Wohungseinbrüche Wie zurückhaltend der Staatsapparat teilweise gegen Straftäter vorgeht, zeigt sich wohl bei keinem Delikt deutlicher als bei Einbrüchen: Die Zahl der Abgeurteilten stieg seit 2004 von 645 im Jahr auf 835 im Jahr im ganzen Bundesland. Dies kontrastiert damit, dass in 2005 etwas weniger als 39.000 Einbrüche und 2014 fast 53.000 Einbrüche von der Polizei aufgenommen wurden - nur jeder 70. Straftäter wird also vor Gericht zur Rechenschaft gezogen. "Da müsste man viel konsequenter durchgreifen", sagt Polizeigewerkschafter Plickert, "gerade gegen ausländische Banden ist das nötig."

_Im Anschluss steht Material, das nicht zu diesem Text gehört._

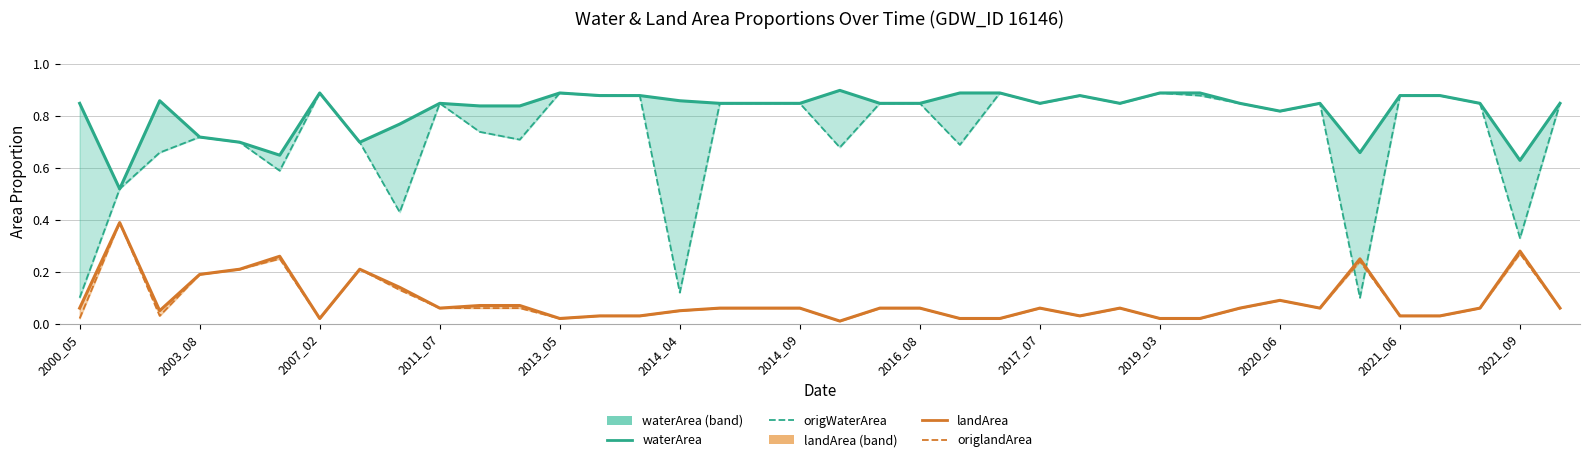

What is the approximate value of waterArea at 2014_04?

0.9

Gewaltdelikte Die Zahl der wegen Gewaltverbrechen abgeurteilten Menschen sank bis 2014 um rund ein Drittel auf 6200. Hier zeigt die Statistik der Polizei zumindest einen ähnlichen Trend: In 2005 erfasste sie 35.000 Fälle von gefährlicher und schwerer Körperletzung, in 2014 wurden nur noch etwas mehr als 30.000 derartige Verbrechen von der Polizei erfasst - ein Rückgang von einem Siebtel.

Schwarzfahren Wegen Erschleichen von Leistungen wurden 2014 rund 18.000 Menschen abgeurteilt, 37 Prozent mehr als zehn Jahre davor.

Betrug/Untreue Hier ist die Zahl der Entscheidungen der Gerichte um zwölf Prozent auf 42.000 im Jahr 2014 gestiegen. Das ist rund ein Sechstel der Delikte.